◆ Required tasks
**a)** Answer these questions using the passage about the Officium albums:
(i) How many copies did Officium sell?
(ii) How many concerts followed that album?
(iii) In what year did the critical colleague see the performers play?
**b)** Quote the passage about the Officium albums word for word from "The unique pairing" to "the current release.".
**c)** Extend the passage about the Officium albums with new writing that picks up after its final sentence.

◆ Source text
The unique pairing of Norwegian improvising saxophonist and British vocal group was one of ECM producer Manfred Eicher’s most unlikely inspirations – and I’d guess his most commercial. Officium sold a million copies, and the amazing total of a thousand concerts followed. Few labels apart from ECM would release only three sequels to a million-selling album – Mnemosyne (1998), Officium Novum (2009), and the current release.

Not that everyone is impressed, though. A critical – in both senses – colleague comments that “The Hilliards sound terrific, while Garbarek noodles pointlessly. I saw them play in 2009, and it was all I could do not to groan and spoil the hushed ambience… Why they and Eicher have persisted with this unsatisfactory project is a mystery”.

◆ Information supplied
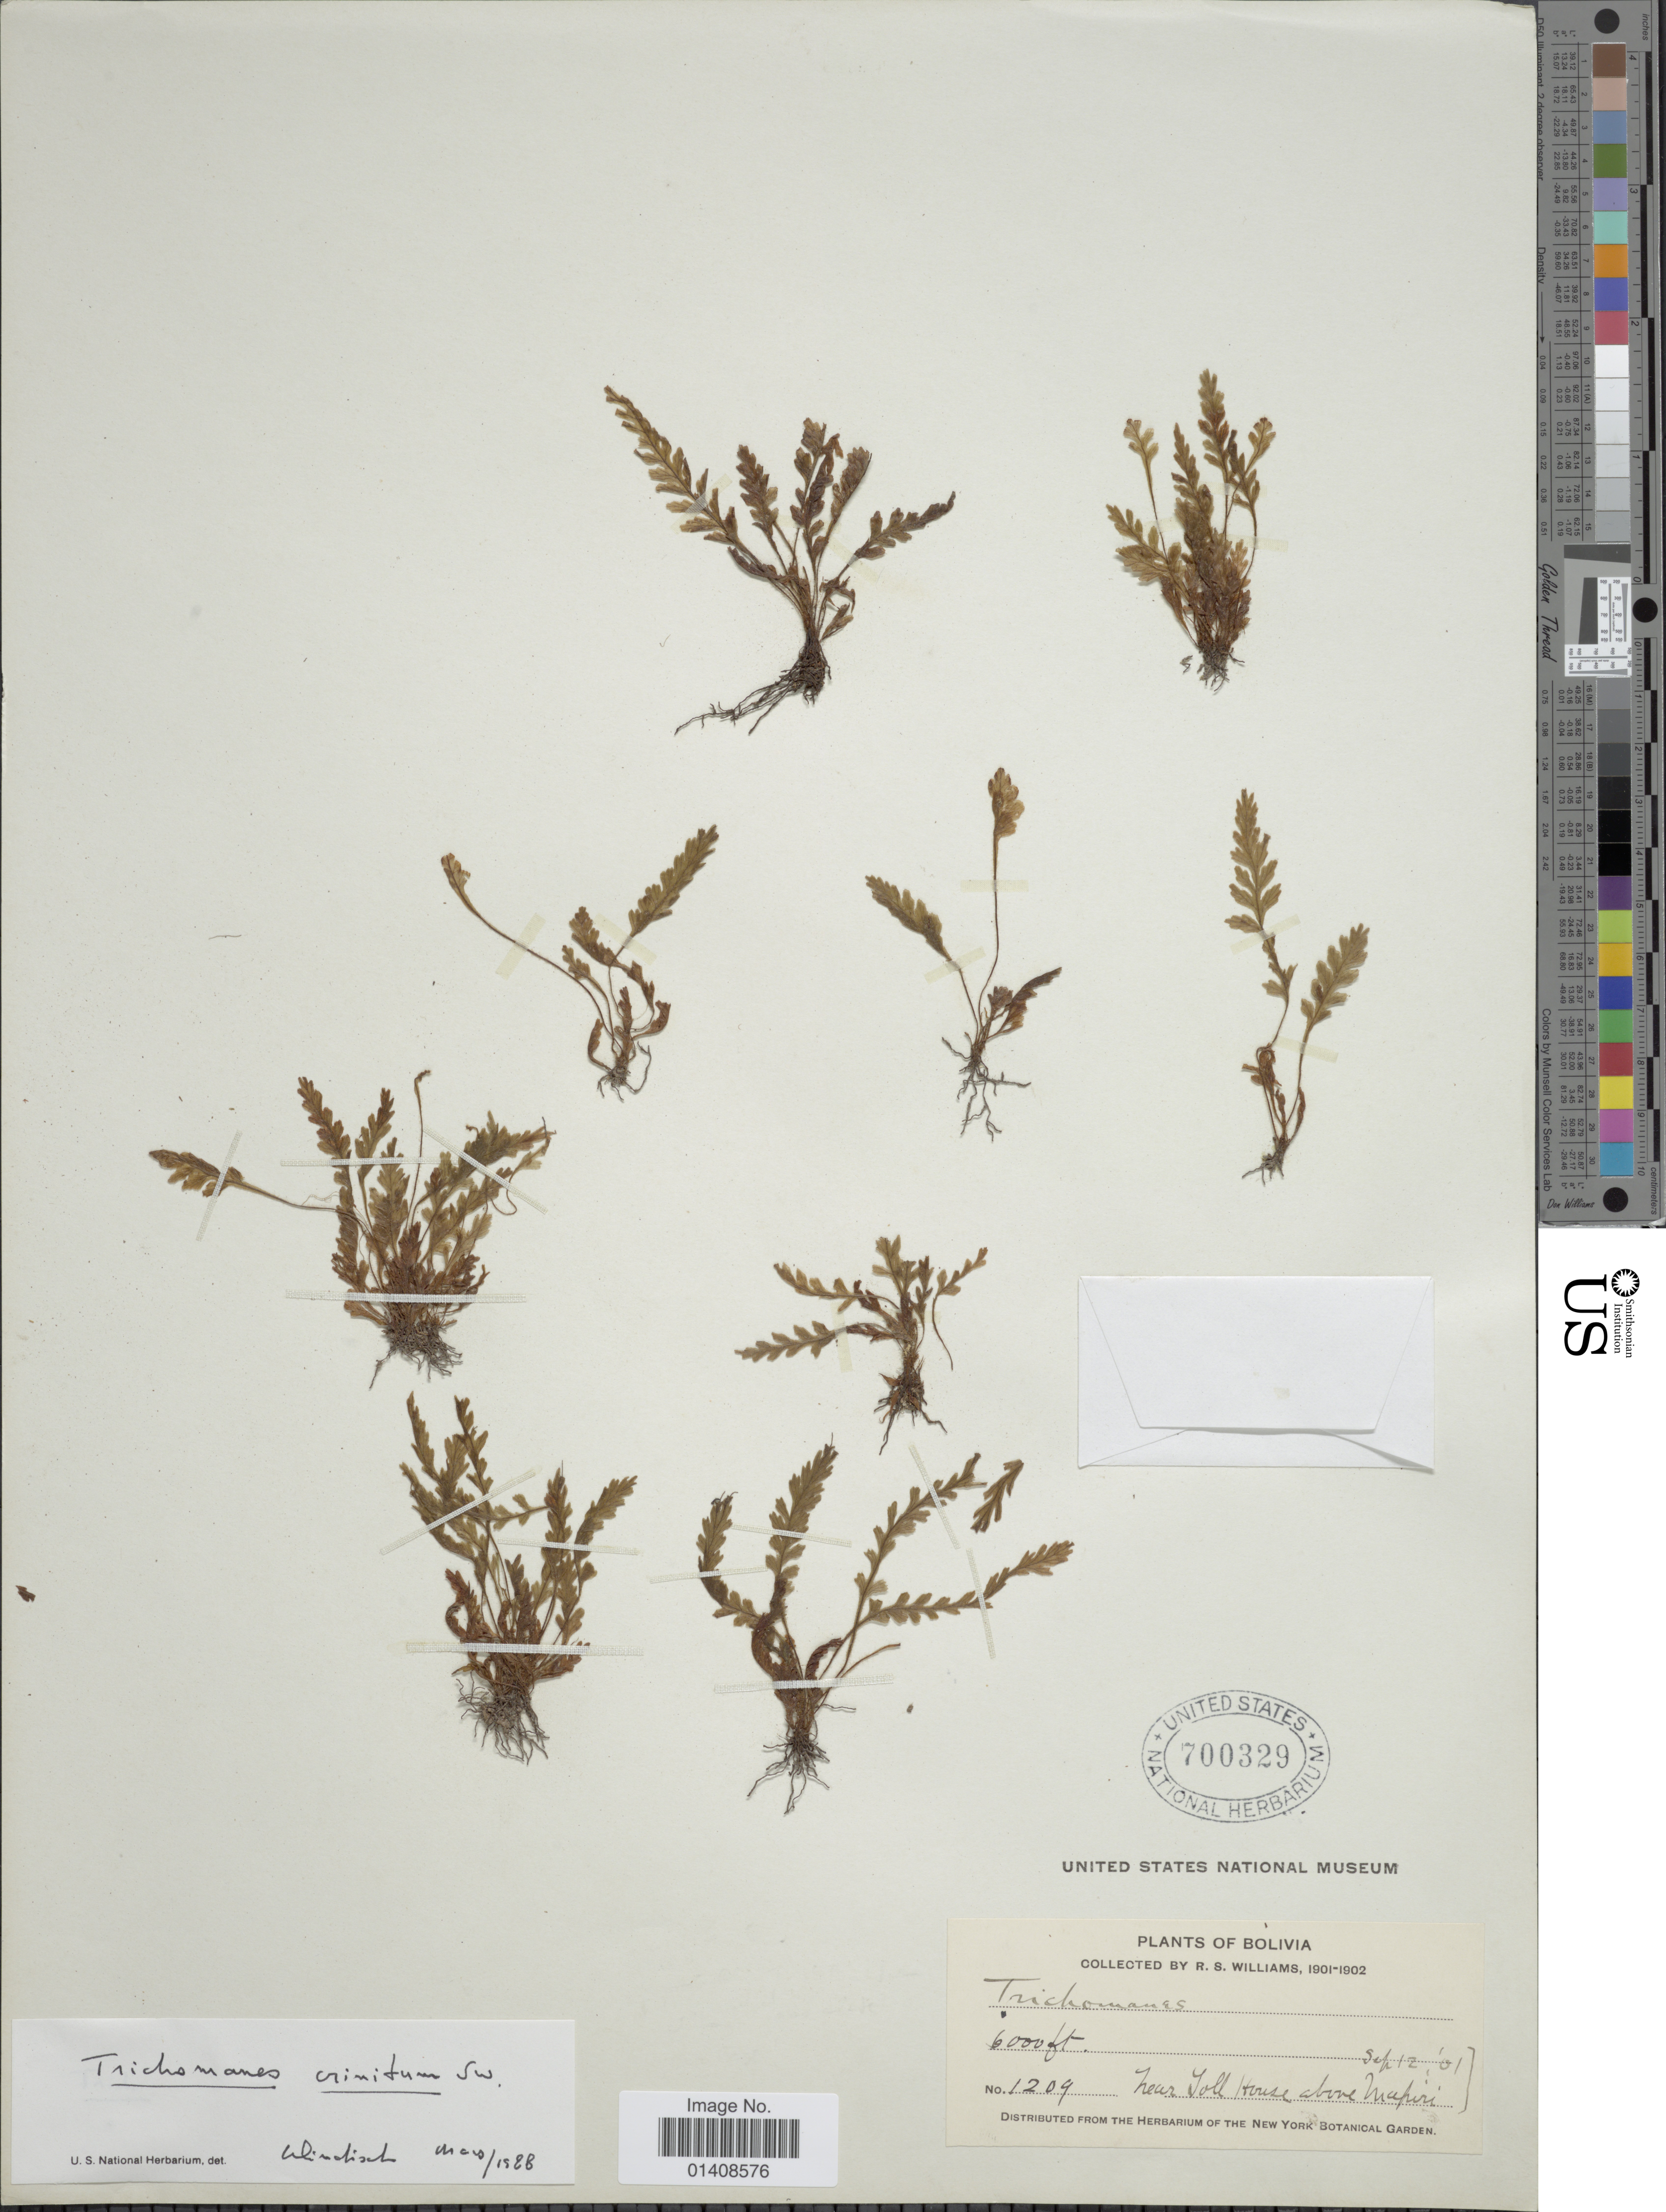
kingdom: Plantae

◆ Answers per task
**a)**
(i) A million copies.
(ii) A thousand concerts.
(iii) 2009.

**b)**
The unique pairing of Norwegian improvising saxophonist and British vocal group was one of ECM producer Manfred Eicher’s most unlikely inspirations – and I’d guess his most commercial. Officium sold a million copies, and the amazing total of a thousand concerts followed. Few labels apart from ECM would release only three sequels to a million-selling album – Mnemosyne (1998), Officium Novum (2009), and the current release.

**c)**
Commercial imperatives might be one explanation. But I’m more agnostic about this religious music, which clearly appeals to an age when religion seems to be in decline. I’m reminded of Edward Lee’s comment about the jazz singer: “…confronted with the problem of reconciling straight versions of sentimental songs and intractable words with the vastly different jazz ethos, [that] any succeeded at all is remarkable”. Confronted with the problem of improvising against medieval vocal music, that this ensemble succeeded at all is remarkable.

Garbarek found medieval music familiar, he said, since it uses modes that also appear in folk music and jazz – but that’s only the beginnings of an explanation. His extraordinary career continues. And for fans of the Hilliards, amazingly they can be heard on 40 ECM titles, performing medieval, Renaissance and modern music.

Discography
Ov Zarmanali; Procurans Odium; Allting Finns; Litany; Dostoino Est; Sanctus; Most Holy Mother Of God; Procedentum Sponsum; Se Je Fayz Deuil; Alleluia Nativitas; O Ignis Spiritus; We Are The Stars; Agnus Dei; Remember Me, My Dear (77.42)
Garbarek (ss); The Hilliard Ensemble: David James (countertenor); Rogers Covey-Crump (tenor); Steven Harrold (tenor); Gordon Jones (baritone). Bellinzona, Switzerland, October 2014.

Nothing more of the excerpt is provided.